Under the consent decree, GE must pay for any cleanup.

David Carpenter, a PCBs expert at the State University of New York-Albany, said he advocates dredging because PCBs are so persistent.

"Natural processes are never going to take care of these compounds," he said. "They are only going to spread."

Another issue is how much of the Housatonic to cleanse. It's widely believed that the final order will focus primarily on the most heavily contaminated portion, a roughly 10-mile stretch from Pittsfield to Woods Pond in Lenox.

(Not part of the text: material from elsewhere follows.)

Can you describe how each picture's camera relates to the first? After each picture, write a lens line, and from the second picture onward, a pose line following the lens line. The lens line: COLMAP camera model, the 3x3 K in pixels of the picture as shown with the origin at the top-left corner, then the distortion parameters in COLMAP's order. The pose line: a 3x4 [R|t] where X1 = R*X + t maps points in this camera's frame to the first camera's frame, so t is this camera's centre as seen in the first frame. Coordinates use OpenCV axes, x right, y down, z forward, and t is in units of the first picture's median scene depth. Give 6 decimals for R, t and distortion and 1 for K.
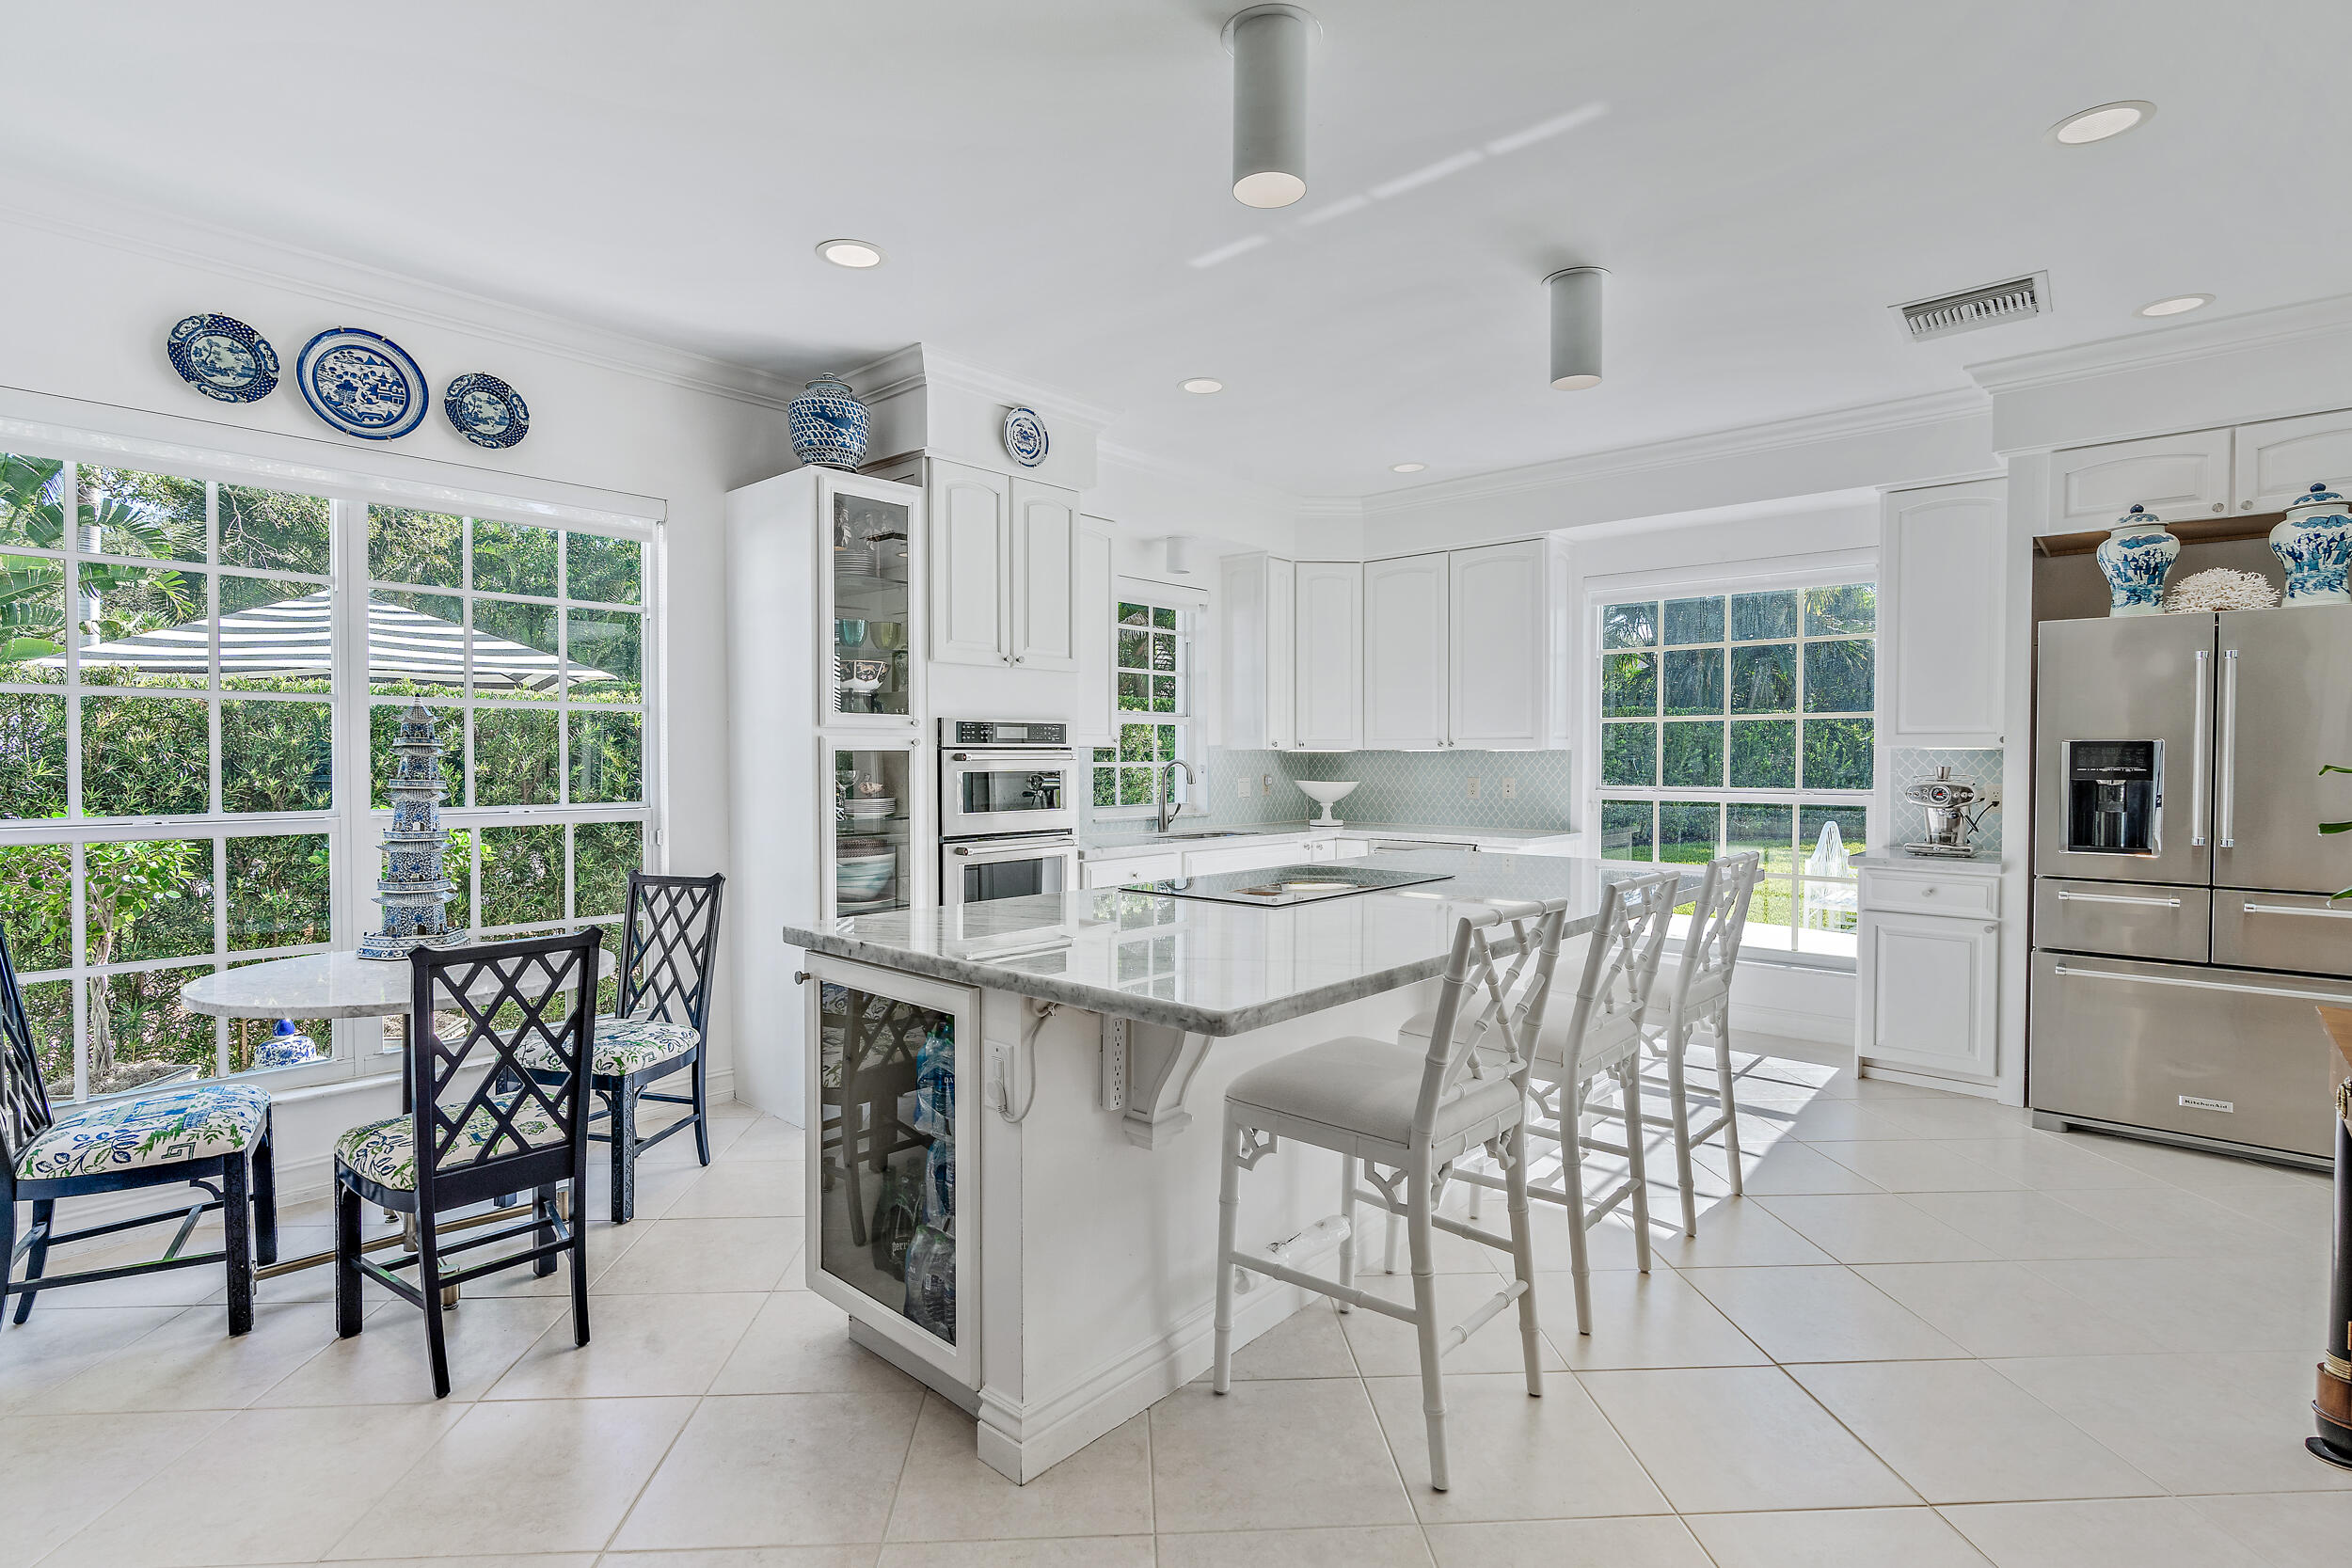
lens RADIAL K [[1130.9, 0, 1170.9], [0, 1130.9, 776.3], [0, 0, 1]] dist [-0.007787, 0.002541]
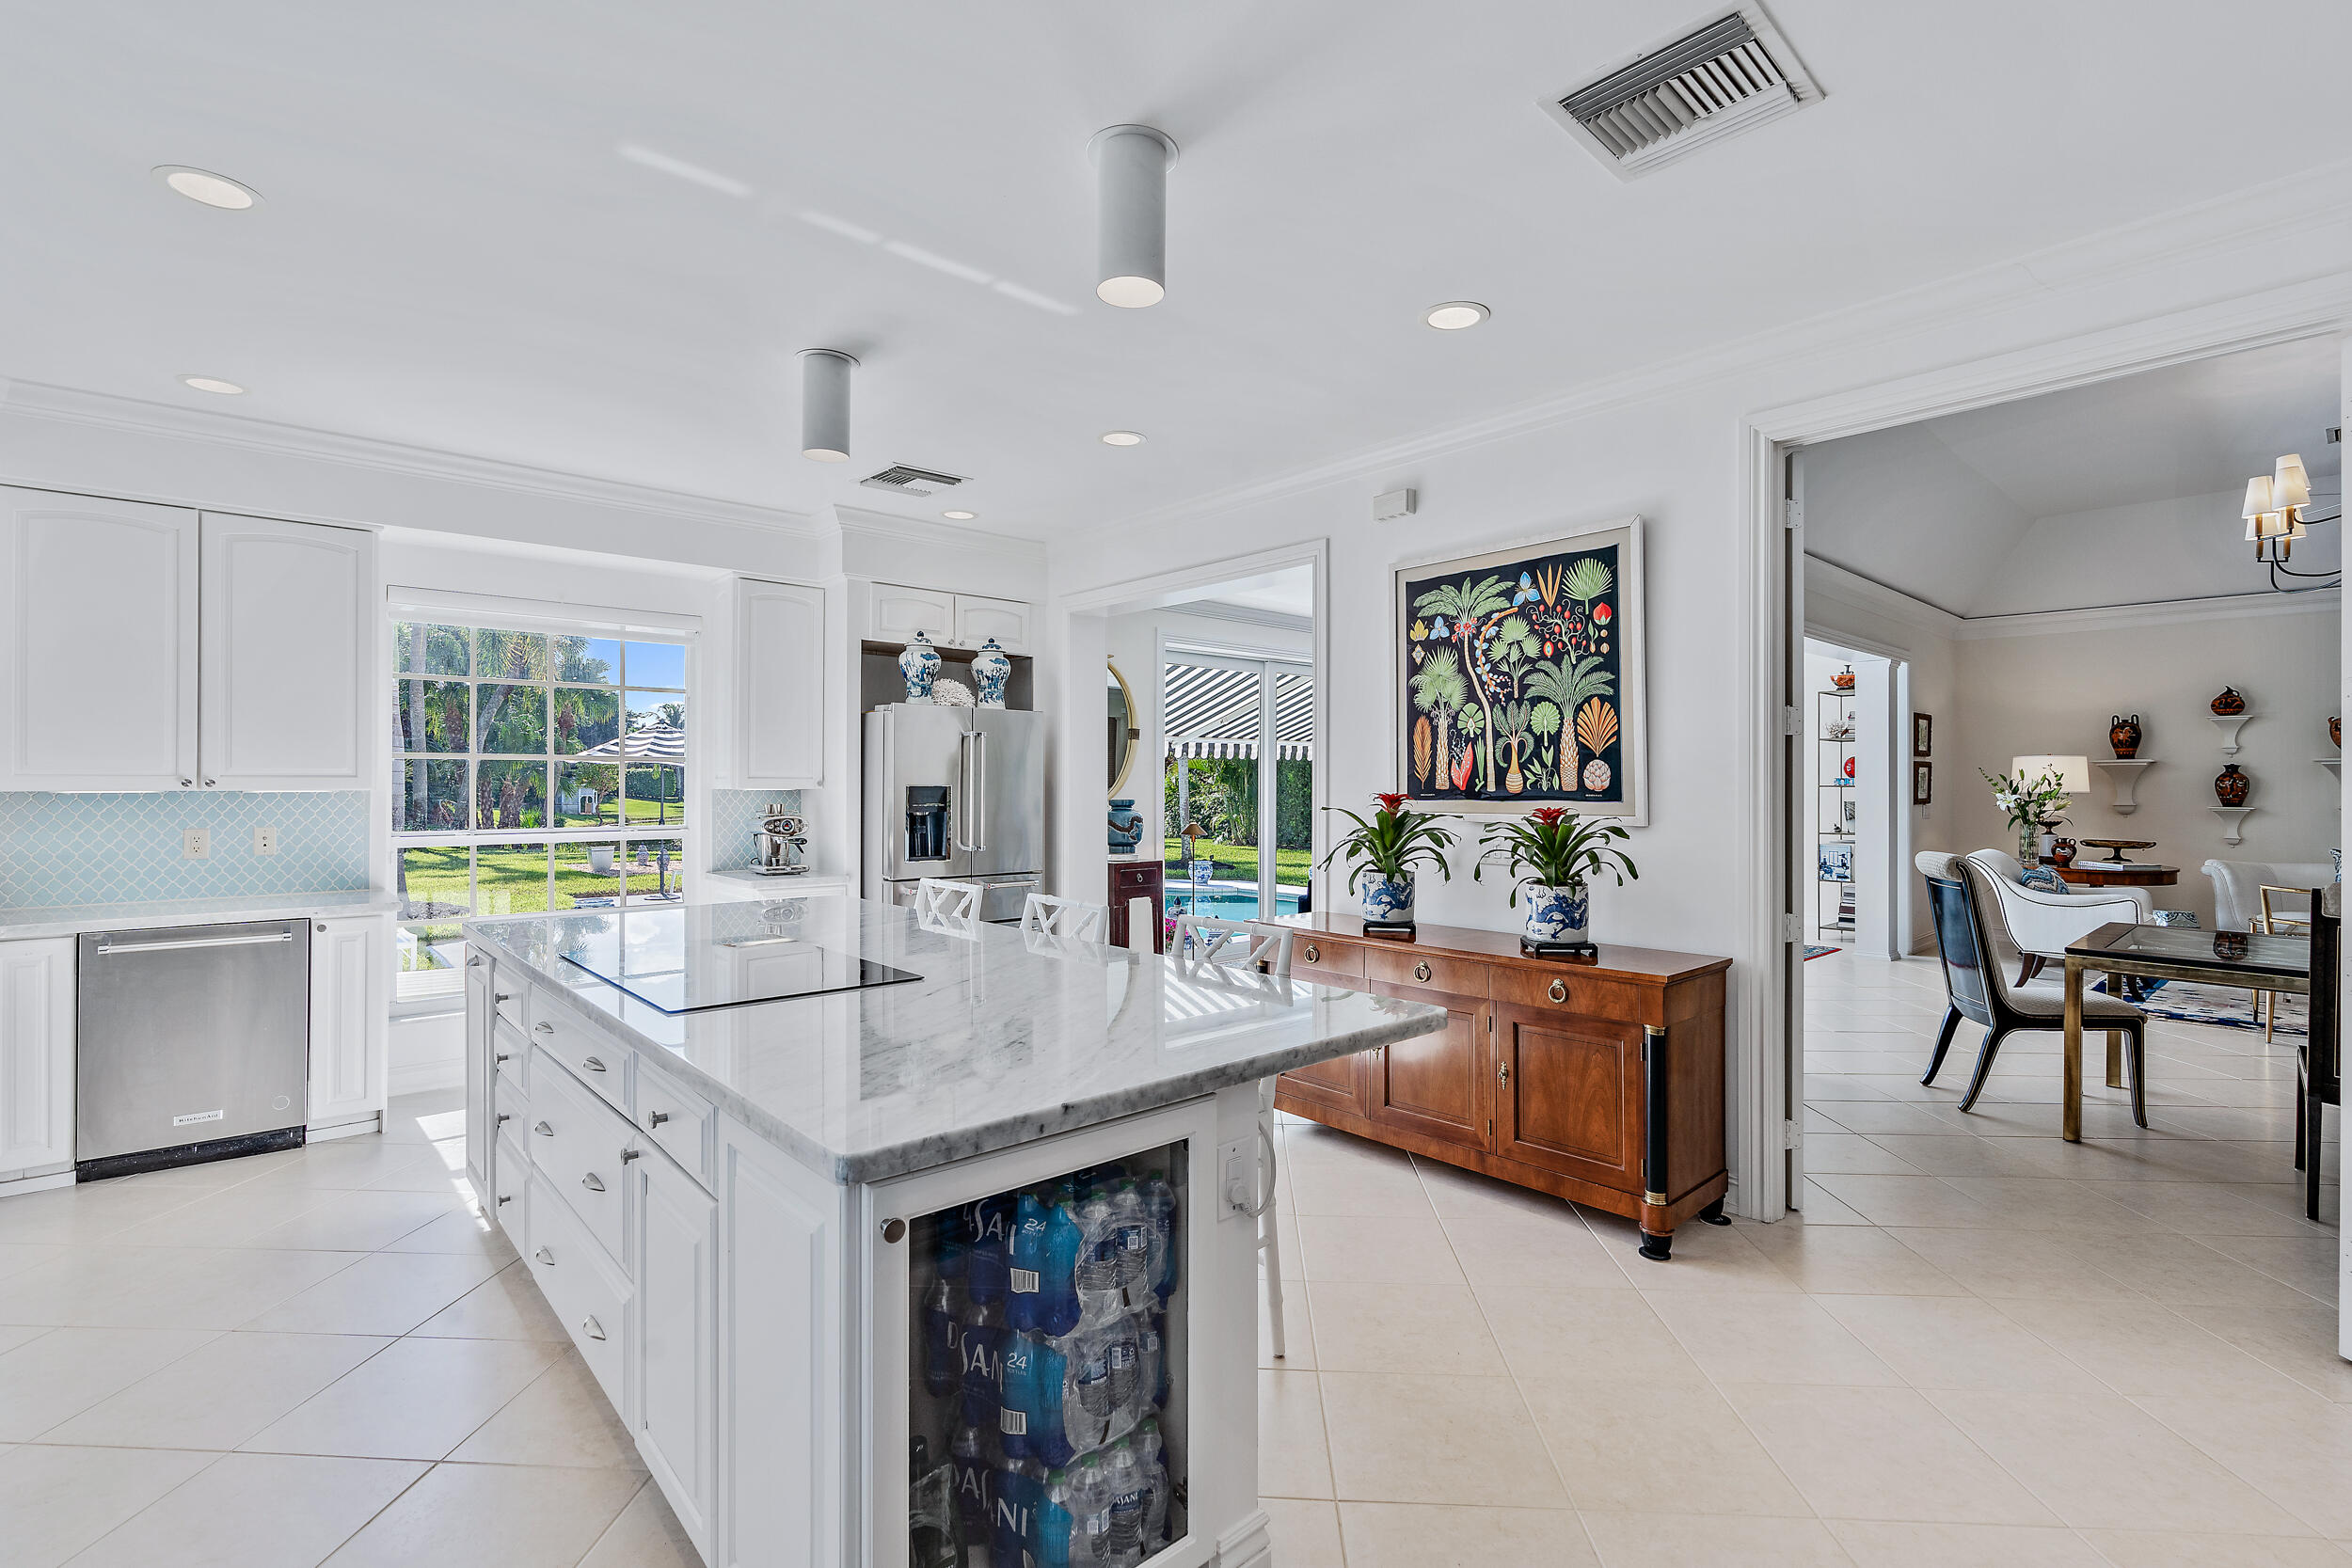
lens RADIAL K [[1060.2, 0, 1182.5], [0, 1060.2, 773.5], [0, 0, 1]] dist [-0.004598, 0.001019]
pose [[0.111503, 0.007665, 0.993735, -0.478027], [0.015610, 0.999833, -0.009464, -0.026294], [-0.993641, 0.016567, 0.111365, 0.442174]]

Created by a nearby dam, the manmade pond sits quietly tucked away at the foot of October Mountain in the picturesque Berkshires. The government says PCBs are embedded in the pond sediment and adjacent floodplain soil.

The Connecticut portion of the river is likely to be subject largely to monitoring only, though state officials have argued that GE should address PCBs that have collected at dams that once helped power mill towns along the river.

Officials must sort through the arguments before making a decision.

"While we all hope we'll have a clean Housatonic, we have to go through that process to determine exactly how clean that will be," said Susan Svirsky, the EPA's Housatonic River project manager.

For Thomas Hoffman, of Washington, Mass., the debate is personal on two levels.

Hoffman said his father worked for GE in Pittsfield for 40 years before dying of pancreatic cancer at age 59. He can't prove the cancer was linked to PCBs and doesn't hold the company responsible for his father's death, but does fault the company for not acting quickly enough when it began to realize the extent of the environmental disaster.

These days, he enjoys catching "trophy-sized" bass and pike and relishes canoe trips down the Housatonic where he can paddle for miles in solitude while catching glimpses of otter, ospreys and even bald eagles.

Hoffman shudders at the thought of "heavy machinery" tearing up the river but also realizes that something must be done.

"Yes, it has to be cleaned up," said Hoffman. "To not clean it up and pretend (the PCBs) will go away is not the answer."